Only 42.6% of Jackson’s throws were 0-9 yards, which was 29th in the league. Via PFF, Jackson was ninth in big-time throw percentage but 63rd in turnover-worthy play percentage.
This all means Jackson was aggressive, and it paid off. He was accurate downfield.
— Pro Football Network (@PFN365) March 2, 2023
In the second week of the season against the Dolphins, Jackson threw for 318 yards, three touchdowns and zero picks while completing 21 of 29 passes. He also ran for 119 yards and a score on nine attempts.
Jackson showcased in that contest he can stand tall in the pocket, lean on protection and dissect a defense on one snap and take a run-option play 80 yards to the house the next.
What Jackson can do as a passer, or as a quarterback for that matter, shouldn’t be in doubt.
It never should’ve been to begin with.
His injury history is the tricky part. He missed six games, including the Ravens’ playoff loss to the Bengals, in 2022. He also missed five starts the year before.

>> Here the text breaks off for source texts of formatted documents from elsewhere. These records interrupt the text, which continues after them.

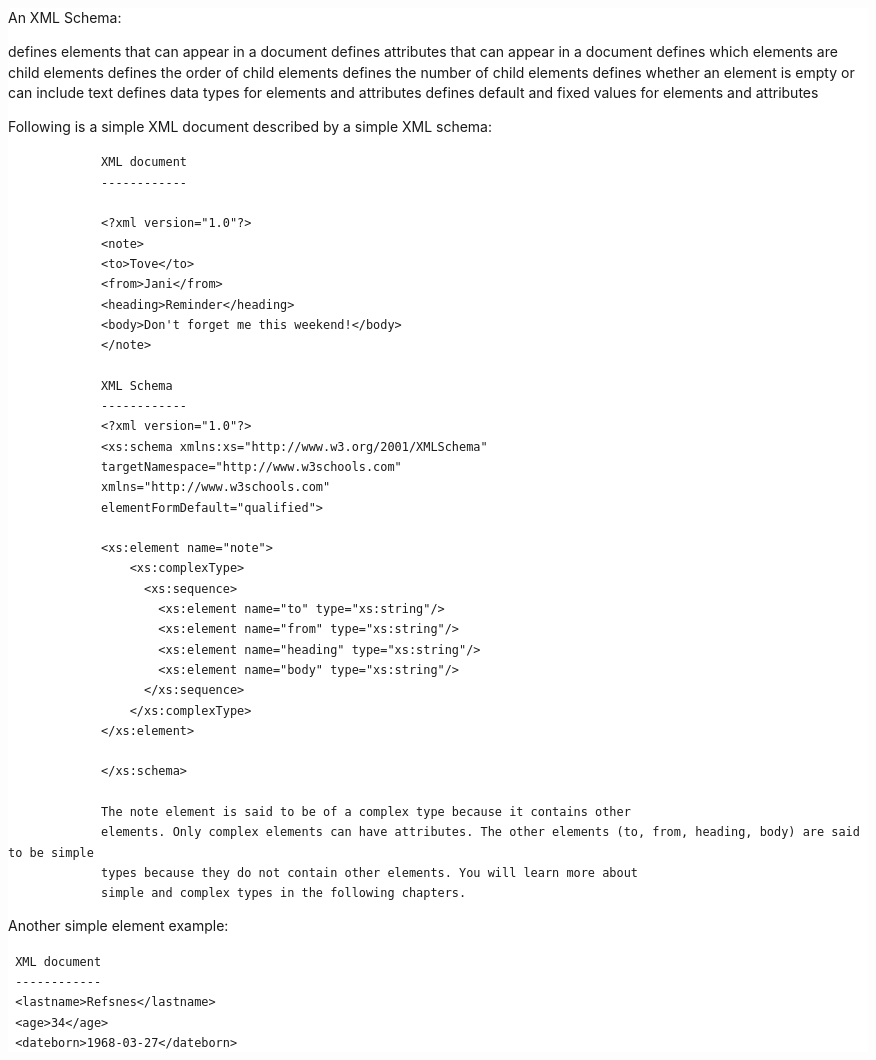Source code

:An XML Schema:

   defines elements that can appear in a document 
   defines attributes that can appear in a document 
   defines which elements are child elements 
   defines the order of child elements 
   defines the number of child elements 
   defines whether an element is empty or can include text 
   defines data types for elements and attributes 
   defines default and fixed values for elements and attributes 

Following is a simple XML document described by a simple XML schema:

                 XML document
                 ------------   

                 <?xml version="1.0"?>
                 <note>
                 <to>Tove</to>
                 <from>Jani</from>
                 <heading>Reminder</heading>
                 <body>Don't forget me this weekend!</body>
                 </note>

                 XML Schema
                 ------------   
                 <?xml version="1.0"?>
                 <xs:schema xmlns:xs="http://www.w3.org/2001/XMLSchema"
                 targetNamespace="http://www.w3schools.com"
                 xmlns="http://www.w3schools.com"
                 elementFormDefault="qualified">

                 <xs:element name="note">
                     <xs:complexType>
                       <xs:sequence>
                         <xs:element name="to" type="xs:string"/>
                         <xs:element name="from" type="xs:string"/>
                         <xs:element name="heading" type="xs:string"/>
                         <xs:element name="body" type="xs:string"/>
                       </xs:sequence>
                     </xs:complexType>
                 </xs:element>

                 </xs:schema>

                 The note element is said to be of a complex type because it contains other
                 elements. Only complex elements can have attributes. The other elements (to, from, heading, body) are said to be simple
                 types because they do not contain other elements. You will learn more about
                 simple and complex types in the following chapters.

Another simple element example:

     XML document
     ------------
     <lastname>Refsnes</lastname>
     <age>34</age>
     <dateborn>1968-03-27</dateborn>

The Ravens aren’t comfortable doling out massive cash for Jackson because of the risks, but other teams might not be. That’s why it seems likely Jackson stays in Baltimore, no matter what his future earnings look like.
Why a Lamar Jackson-Falcons Deal Won’t Happen
Jackson has been rumored to be a fit for the Falcons for months. And in several ways, it makes sense.
Jackson attempted 20-plus yard passes 14.4% of the time, the seventh-most in the NFL. The Falcons also loved their downfield passing game, as Marcus Mariota was second at 16%.
Though Jackson didn’t throw to shallow routes very often, Mariota didn’t either. The former Atlanta signal caller threw 0-9 yards just 38% of the time, which was 36th in the league.
The Ravens were in shotgun formation 89% of the time last season, the third-highest rate in the league. The Falcons were just behind at 75%, good for seventh.
So Jackson should be comfortable in the Falcons’ scheme.
Mariota is a mobile quarterback, and he ran for a career-high 438 yards and four touchdowns on 85 carries last year. But he’s not nearly as skilled of a runner as Jackson, who’s never tallied less than 695 yards in the five seasons of his career.
The Falcons were third in rushing offense DVOA last season. Adding Jackson to that equation should be terrifying for opposing defenses.
LAMAR JACKSON GOES 79 YARDS FOR THE TOUCHDOWN. @lj_era8
— NFL (@NFL) September 18, 2022
The Falcons also might even have a better supporting cast. While Mark Andrews is one of the best tight ends in the league, no Ravens wide receiver was in the top 70 in DVOA last season.
Meanwhile, Atlanta has young potential stars like wide receiver Drake London and tight end Kyle Pitts. Thus far, they haven’t shined as much as first-rounds picks should, but they also haven’t had a quarterback like Jackson.
But reports indicate the Falcons are not interested in paying Jackson. Other teams could be, though.
Might the Jets quickly change course and decide to give up draft picks and money for Jackson rather than an aging Aaron Rodgers? Or could another team be willing to move on from its current quarterback situation for an upgrade?
The deciding factor, as it was from the Ravens’ point of view, will be Jackson’s contract demands.
Lamar Jackson Contract Prediction
Jackson should be paid more than $40 million a year — wherever he goes.
He’s played like a top-eight quarterback in the NFL. He should be paid like it.
On the same day news broke about Jackson’s franchise tag, reports came in that Daniel Jones had agreed to a four-year, $160 million deal with the Giants.
Jones has shown potential, but he hasn’t been on Jackson’s level.
Lamar’s acceleration and shiftiness is next level.
— NFL (@NFL) October 16, 2022
In terms of total cash, Jackson probably deserves to be paid about $42 million per year. In terms of total cash, that would put him fourth in the league right above Kyler Murray and below Patrick Mahomes.
Guarantees will also be critical in negotiations. Deshaun Watson signed his five-year, $230 million contract last offseason, and that was entirely guaranteed.
Jackson’s injury history and what other quarterbacks are being paid might cause him to want more guarantees. But more guarantees would also force teams to reconsider.
Jackson’s dazzling play is worth the price. Whether NFL teams agree will be decided soon.